Die Gespräche in Istanbul folgten auf erneute Drohungen von US-Präsident Trump mit einem Militärschlag gegen den Iran. Die USA entsandten zudem Kriegsschiffen in die Region. Am Donnerstag unterstrich Trump die militärische Stärke der USA und äußerte zugleich die Hoffnung, einen Angriff auf den Iran vermeiden zu können: "Wir sind stark, wir sind finanziell mächtig und wir sind militärisch mächtig", sagte er. "Wir haben gerade viele sehr große, sehr mächtige Schiffe, die zum Iran fahren, und es wäre großartig, wenn wir sie nicht einsetzen müssten", fügte Trump hinzu.
Am Mittwoch hatte Trump mit militärischer Gewalt gedroht, falls Teheran Verhandlungen über ein neues Atomabkommen verweigere. "Die Zeit wird knapp," schrieb Trump in seinem Onlinedienst Truth Social. "Der nächste Angriff wird viel schlimmer", fügte er mit Blick auf die Bombardements der US-Armee während des zwölftägigen Krieges zwischen Israel und dem Iran im vergangenen Juni hinzu.
Auslöser der jüngsten Drohungen Trumps war die brutale Niederschlagung der kurz vor dem Jahreswechsel im Iran aufgeflammten Proteste gegen die iranische Führung. Nach Angaben der in den USA ansässigen Menschenrechtsorganisation Hrana gibt es eine Bestätigung für 6479 Menschen, die bei den Demonstrationen getötet wurden, einige Schätzungen gehen sogar von bis zu 25.000 Toten aus. Zehntausende wurden festgenommen. Die iranischen Behörden, die zeitweise eine Internetsperre verhängten, sprechen von mehr als 3000 Toten, die meisten von ihnen Sicherheitskräfte oder Passanten. Die Revolutionsgarden spielten beim gewaltsamen Vorgehen gegen die Demonstranten eine zentrale Rolle.

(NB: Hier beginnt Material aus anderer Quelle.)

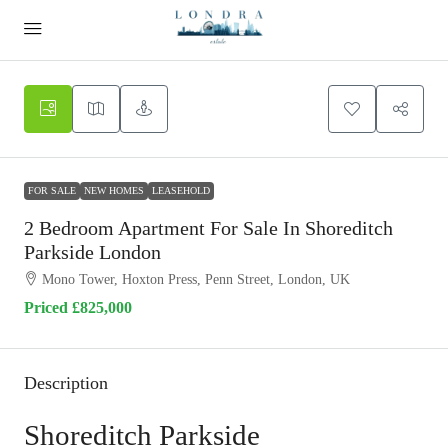
FOR SALE
NEW HOMES
LEASEHOLD
2 Bedroom Apartment For Sale In Shoreditch
Parkside London
Mono Tower, Hoxton Press, Penn Street, London, UK
Priced
£825,000
Description
Shoreditch Parkside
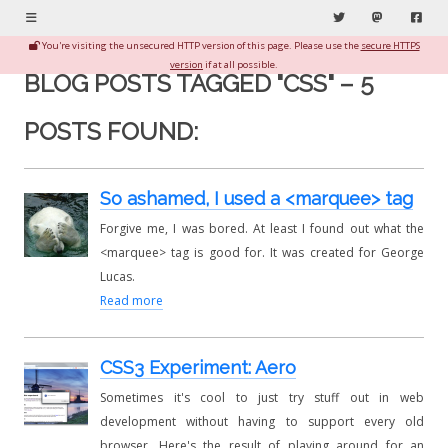
Menu
Twitter
Mastodon
Fac
You're visiting the unsecured HTTP version of this page. Please use the
secure HTTPS
version
if at all possible.
BLOG POSTS TAGGED "CSS" – 5
POSTS FOUND:
So ashamed, I used a <marquee> tag
Forgive me, I was bored. At least I found out what the
<marquee> tag is good for. It was created for George
Lucas.
Read more
CSS3 Experiment: Aero
Sometimes it's cool to just try stuff out in web
development without having to support every old
browser. Here's the result of playing around for an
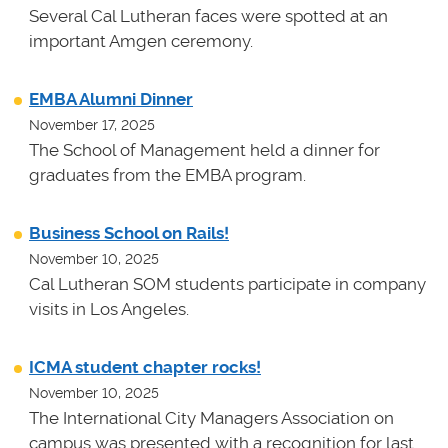
Several Cal Lutheran faces were spotted at an
important Amgen ceremony.
EMBA Alumni Dinner
November 17, 2025
The School of Management held a dinner for
graduates from the EMBA program.
Business School on Rails!
November 10, 2025
Cal Lutheran SOM students participate in company
visits in Los Angeles.
ICMA student chapter rocks!
November 10, 2025
The International City Managers Association on
campus was presented with a recognition for last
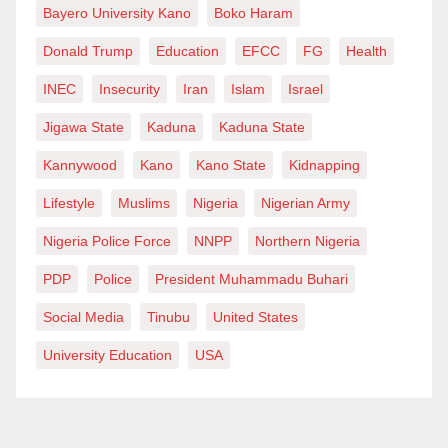
Bayero University Kano
Boko Haram
Donald Trump
Education
EFCC
FG
Health
INEC
Insecurity
Iran
Islam
Israel
Jigawa State
Kaduna
Kaduna State
Kannywood
Kano
Kano State
Kidnapping
Lifestyle
Muslims
Nigeria
Nigerian Army
Nigeria Police Force
NNPP
Northern Nigeria
PDP
Police
President Muhammadu Buhari
Social Media
Tinubu
United States
University Education
USA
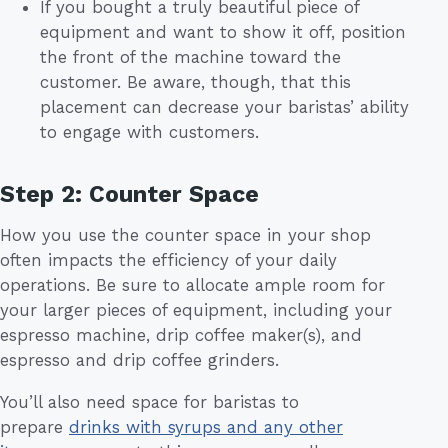
If you bought a truly beautiful piece of
equipment and want to show it off, position
the front of the machine toward the
customer. Be aware, though, that this
placement can decrease your baristas’ ability
to engage with customers.
Step 2: Counter Space
How you use the counter space in your shop
often impacts the efficiency of your daily
operations. Be sure to allocate ample room for
your larger pieces of equipment, including your
espresso machine, drip coffee maker(s), and
espresso and drip coffee grinders.
You’ll also need space for baristas to
prepare
drinks with syrups and any other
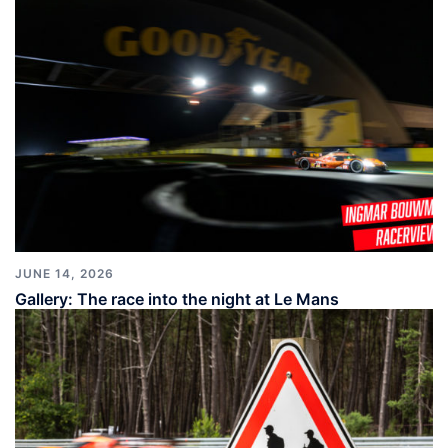
JUNE 14, 2026
Gallery: The race into the night at Le Mans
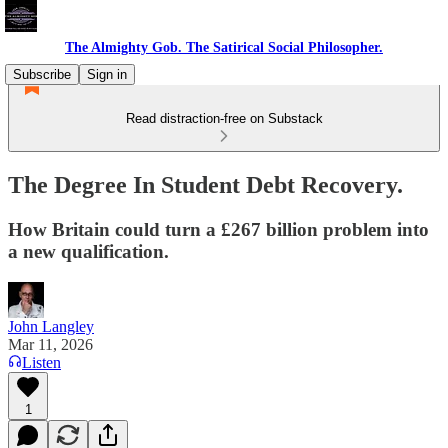
The Almighty Gob. The Satirical Social Philosopher.
Subscribe
Sign in
Read distraction-free on Substack
The Degree In Student Debt Recovery.
How Britain could turn a £267 billion problem into
a new qualification.
John Langley
Mar 11, 2026
Listen
1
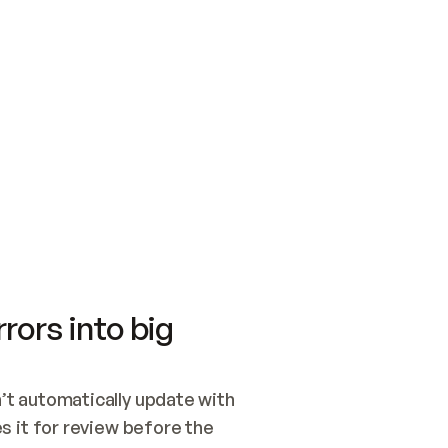
SWITCH TO UPDATING 
Quickstart
Security
WIRED, OR OPEN A CH
NOTHING EXISTS.  
Get up and running fast with Acme.
Monitor and optimi
## BUILD AND PUBLIS
CREATE THE SITE WIT
AND PUBLISH. SKIP G
ONCE THE SITE IS LI
THEN GIVE IT TO ME.
Meet our customers
Quickstart
Security
Get up and running fast with Acme
Monitor and optimi
rors into big
t automatically update with 
 it for review before the 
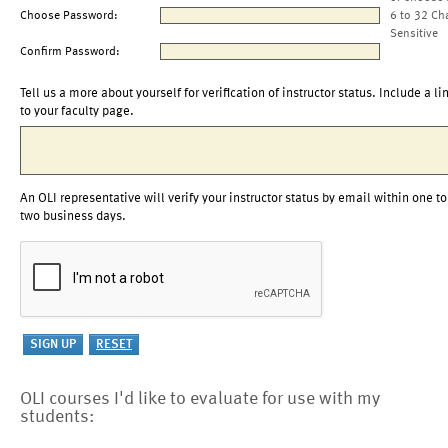
Choose Password:
6 to 32 Ch
Sensitive
Confirm Password:
Tell us a more about yourself for verification of instructor status. Include a li
to your faculty page.
An OLI representative will verify your instructor status by email within one to
two business days.
OLI courses I'd like to evaluate for use with my
students:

Die EU-Mitgliedsstaaten hatten am Donnerstag in Brüssel entschieden, die Revolutionsgarden nach jahrelangen Diskussionen als Terrororganisation einzustufen. Bundeskanzler Friedrich Merz (CDU) bezeichnete den Schritt als "klares Signal gegen die brutale Gewalt im Iran".
Irans Oberster Richter, Gholamhossein Mohseni Ejei, drohte der EU daraufhin am Freitag mit Konsequenzen. "Es besteht kein Zweifel, dass die feindselige Aktion der Europäer, die die Revolutionsgarden als terroristische Organisation bezeichnet haben, nicht unbeantwortet bleiben wird", erklärte Ejei im Staatsfernsehen.
Westliche Staaten werfen dem Iran seit Jahren vor, nach der Atombombe zu streben. Deutschland, Frankreich und Großbritannien sowie die USA, Russland und China hatten im Jahr 2015 ein Atomabkommen mit dem Iran geschlossen, um das Land am Bau einer Atombombe zu hindern. Die USA stiegen allerdings 2018 während Trumps erster Amtszeit einseitig aus dem Abkommen aus und verhängten danach erneut Sanktionen gegen das Land.
Daraufhin zog sich Teheran seinerseits schrittweise von seinen in dem Abkommen festgehaltenen Verpflichtungen zurück und fuhr die Anreicherung von Uran hoch. Die europäischen Staaten hatten Ende August den sogenannten Snapback-Mechanismus aktiviert und damit ihre Sanktionen gegen Teheran wieder in Kraft gesetzt.